Od czego należy rozpocząć leczenie? Oczywiście z lekami hipotensyjnymi pierwszego rzutu. Pierwsza i główna ich grupa to beta-blokery. Powstaje wiele pytań dotyczących ich selektywności, ale istnieją już leki o dość wysokiej selektywności, potwierdzonej eksperymentalnie i klinicznie, które są bezpieczniejsze niż leki, które stosowaliśmy wcześniej.

Oceniając drożność dróg oddechowych u osób zdrowych po przyjęciu atenololu stwierdzono pogorszenie odpowiedzi na salbutamol i niewielkie zmiany przy przyjmowaniu nowocześniejszych leków. Choć niestety nie przeprowadzono takich badań z udziałem pacjentów, to kategoryczny zakaz stosowania beta-adrenolityków u chorych na POChP powinien zostać zniesiony. Należy je przepisać, jeśli pacjent dobrze je toleruje, wskazane jest ich stosowanie w leczeniu nadciśnienia tętniczego, zwłaszcza w połączeniu z chorobą wieńcową.

Kolejną grupą leków są antagoniści wapnia, są wręcz idealni w leczeniu takich pacjentów, jednak należy pamiętać, że leków niedihydropirydynowych (diltiazem, werapamil) nie należy stosować przy nadciśnieniu w układzie tętnicy płucnej. Wykazano, że pogarszają przebieg nadciśnienia płucnego. Wiadomo, że pozostałe dihydropirydyny poprawiają drożność oskrzeli, a zatem mogą zmniejszać zapotrzebowanie na leki rozszerzające oskrzela.

Obecnie wszyscy eksperci są zgodni co do tego, że inhibitory ACE nie upośledzają drożności dróg oddechowych, nie powodują kaszlu u chorych na POChP, aw przypadku jego wystąpienia należy przełączyć chorych na blokery receptora angiotensyny.

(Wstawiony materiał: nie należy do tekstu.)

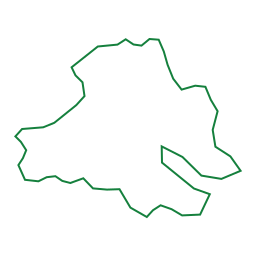 outline of Străşeni
{"feature_id": "MDA-1647", "entity_name": "Străşeni", "entity_type": "District", "adm_level": 1, "iso_a3": "MDA", "parent_name": "Moldova", "parent_adm1": "", "projection": "natural_earth1", "projection_center": [28.587, 47.172], "detail": "fine", "context": "isolated", "style": "outline", "palette": "green", "viewbox_px": 256, "rotation_deg": 0, "n_neighbors": 0, "source": "natural_earth", "source_scale": "10m", "svg_char_len": 771}
<svg xmlns="http://www.w3.org/2000/svg" viewBox="0 0 256 256"><path d="M217.6,111.2L212.7,129.9L215.4,146.7L230.4,156.4L240.6,170.8L221.4,178.9L201.4,175.6L182.5,157.0L161.7,146.4L162.0,162.6L193.9,188.5L209.8,194.2L200.1,214.6L182.1,215.4L171.6,209.2L160.6,205.3L153.0,210.2L146.8,217.0L130.4,207.6L119.5,189.2L107.0,189.6L93.0,188.4L83.3,178.3L70.3,183.0L62.3,180.9L55.4,176.2L46.7,177.2L38.4,181.3L25.0,179.8L18.4,165.1L22.9,158.2L26.2,150.2L20.9,141.9L15.4,136.4L22.1,129.0L43.2,127.3L54.3,122.8L76.3,105.1L84.5,96.1L82.5,82.3L75.5,75.4L71.6,67.3L97.8,46.5L117.5,44.6L125.7,39.3L133.5,44.5L141.5,45.6L149.5,39.0L158.7,39.7L163.8,51.5L167.6,64.8L173.2,78.7L181.6,89.6L195.2,85.7L205.4,86.8L210.8,99.8L217.6,111.2Z" fill="none" stroke="#15803d" stroke-width="2"/></svg>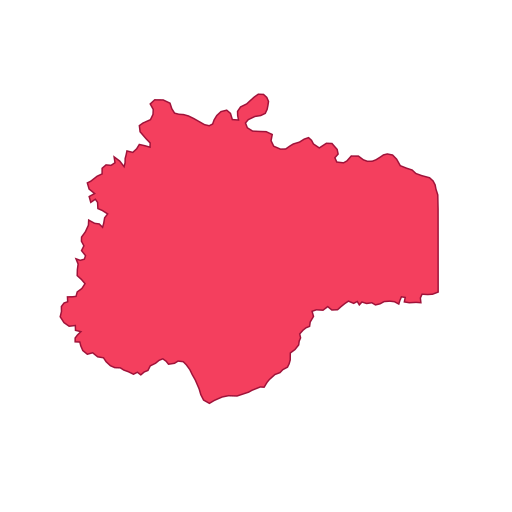 Pinhal Grande, Rio Grande do Sul, Brazil (Albers equal-area conic projection), rotated 290°
{"feature_id": "56859067B41632636644802", "entity_name": "Pinhal Grande", "entity_type": "district", "adm_level": 2, "iso_a3": "BRA", "parent_name": "Brazil", "parent_adm1": "Rio Grande do Sul", "projection": "albers", "projection_center": [-53.335, -29.303], "detail": "fine", "context": "isolated", "style": "filled", "palette": "rose", "viewbox_px": 512, "rotation_deg": 290, "n_neighbors": 0, "source": "geoboundaries", "source_scale": "gbopen_adm2", "svg_char_len": 3222}
<svg xmlns="http://www.w3.org/2000/svg" viewBox="0 0 512 512"><g transform="rotate(290 256 256)"><path d="M342.4,104.4L338.6,101.8L333.1,104.6L328.6,112.6L326.0,117.9L322.0,119.2L321.6,113.7L320.9,108.2L315.9,107.2L311.2,104.8L310.6,98.8L306.4,99.4L302.9,99.7L298.8,101.1L294.8,101.5L298.6,95.5L300.6,88.8L295.4,91.6L291.6,88.8L290.3,83.9L285.8,81.4L280.5,83.3L276.6,79.4L269.7,75.1L267.0,72.5L261.8,76.3L259.5,83.0L254.8,78.9L249.9,82.4L254.4,85.6L252.2,88.8L246.5,91.2L246.2,96.0L244.8,102.2L240.1,100.7L234.7,101.7L230.5,102.0L232.5,97.7L231.5,93.2L232.5,86.5L227.6,88.0L220.4,87.4L214.1,85.6L210.2,86.9L206.7,90.8L201.4,90.2L198.0,95.7L194.3,95.8L191.8,92.3L191.8,87.8L187.6,91.6L182.1,92.8L176.4,94.7L174.2,100.1L171.5,104.8L165.9,103.5L161.1,100.3L156.5,100.7L154.8,97.3L153.1,92.8L148.6,94.7L146.2,91.7L142.0,90.4L137.3,92.2L131.9,92.8L127.7,98.4L126.1,104.4L128.9,110.0L124.4,111.8L125.0,117.3L120.6,115.2L117.1,114.1L113.5,115.4L114.9,119.9L111.6,122.1L107.9,125.6L106.0,131.1L109.2,135.6L107.1,141.7L108.2,147.5L105.4,151.3L103.1,156.7L102.8,161.5L104.5,166.7L103.6,170.8L103.6,175.7L103.0,181.3L106.2,184.3L104.9,188.4L108.9,190.7L111.5,193.6L116.6,194.2L120.9,198.3L124.8,200.6L127.5,203.6L126.4,207.5L124.4,210.8L127.3,216.1L130.6,218.7L131.8,223.8L129.9,227.8L126.6,232.7L122.8,236.6L118.8,241.3L111.7,248.0L106.8,251.6L102.7,256.0L101.6,262.6L105.9,266.1L109.0,269.3L112.0,272.5L115.3,277.9L118.0,286.1L122.9,292.3L125.5,295.6L128.5,298.2L134.4,304.8L135.5,308.5L141.1,309.6L144.5,310.8L151.1,314.3L154.6,318.4L158.3,320.0L162.3,323.6L166.0,324.0L170.0,323.7L176.6,321.4L181.4,324.6L187.0,326.5L190.8,325.7L194.3,325.9L197.7,323.7L202.5,325.6L205.7,327.6L208.2,330.4L212.5,329.5L218.9,330.7L223.2,327.6L226.1,331.1L228.0,337.5L233.0,340.7L231.2,345.7L233.4,351.0L237.5,353.2L241.8,355.8L245.2,358.3L244.9,364.0L247.9,366.7L245.4,369.8L249.0,371.3L249.2,376.2L251.7,380.8L250.9,385.0L253.5,388.9L257.0,392.0L259.3,397.1L260.4,401.7L259.7,406.6L263.4,406.4L267.4,406.6L268.1,410.4L263.6,411.1L264.5,416.0L267.2,422.3L268.5,426.9L272.8,424.8L276.9,425.1L278.5,430.5L280.5,435.0L284.4,439.5L362.2,411.1L375.6,405.9L380.4,402.2L384.1,400.0L387.1,396.7L388.9,392.3L388.2,384.2L388.2,378.0L390.2,373.3L390.0,367.5L390.2,360.7L395.1,355.0L397.6,349.8L396.8,344.5L394.6,341.2L391.5,339.0L387.4,335.8L384.8,332.8L383.1,328.3L383.1,324.0L384.9,318.1L382.5,311.3L376.4,308.9L373.5,306.4L371.9,299.8L375.3,296.5L379.9,298.3L383.9,295.8L387.7,288.9L386.0,283.6L379.2,278.5L380.9,271.7L383.7,268.6L385.2,264.9L382.3,261.3L377.9,257.9L374.0,252.7L371.0,250.3L366.7,247.3L364.8,242.5L365.2,235.1L369.5,230.7L375.7,229.7L376.3,223.0L374.4,217.2L372.2,210.1L373.5,204.0L377.4,200.6L381.5,202.1L386.8,207.3L389.6,212.4L393.2,215.9L397.7,216.3L401.6,215.7L405.5,214.9L408.7,211.9L410.4,207.8L408.8,202.8L404.8,200.0L399.2,197.0L395.8,195.3L390.8,190.5L385.6,189.2L381.8,190.7L377.8,193.1L376.1,187.1L381.3,183.2L383.0,178.6L379.7,173.7L374.6,171.1L369.6,170.1L365.2,170.1L362.4,167.5L361.8,162.7L363.9,150.4L364.5,144.6L364.1,139.5L362.8,135.0L362.4,130.6L365.6,126.5L370.2,122.9L370.9,115.4L368.1,107.4L362.7,104.6L358.6,109.3L353.8,110.8L348.0,110.2L342.4,104.4Z" fill="#f43f5e" stroke="#9f1239" stroke-width="1.5"/></g></svg>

Nie prowadziliśmy specjalnych badań, ale na podstawie danych literaturowych i własnych obserwacji można stwierdzić, że eksperci są trochę przebiegli, ponieważ pewna liczba pacjentów z POChP reaguje suchym kaszlem na inhibitory ACE i jest poważny patogenetyczny powód tego.

Niestety bardzo często można zaobserwować następujący obraz: pacjent z nadciśnieniem trafia do kardiologa, przepisuje mu inhibitory ACE; po pewnym czasie pacjent zaczyna kaszleć, udaje się do pulmonologa, który odwołuje inhibitory ACE, ale nie przepisuje blokerów receptora angiotensyny. Pacjent ponownie trafia do kardiologa i wszystko zaczyna się od nowa. Przyczyną takiej sytuacji jest brak kontroli nad terminami wizyt. Konieczne jest odejście od tej praktyki, terapeuci i kardiolodzy powinni przyjąć kompleksowe podejście do leczenia pacjenta.

Kolejnym bardzo ważnym punktem w leczeniu pacjentów, który pozwala ograniczyć możliwość wystąpienia działań niepożądanych, jest stosowanie mniejszych dawek. Współczesne wytyczne europejskie dają prawo do wyboru pomiędzy niskimi dawkami jednego lub dwóch leków. Obecnie udowodniono dużą skuteczność kombinacji różnych leków, która wpływa na różne części patogenezy, wzajemnie wzmacniając działanie leków. Uważam, że terapia skojarzona u chorych na POChP jest wyborem z wyboru w leczeniu nadciśnienia tętniczego.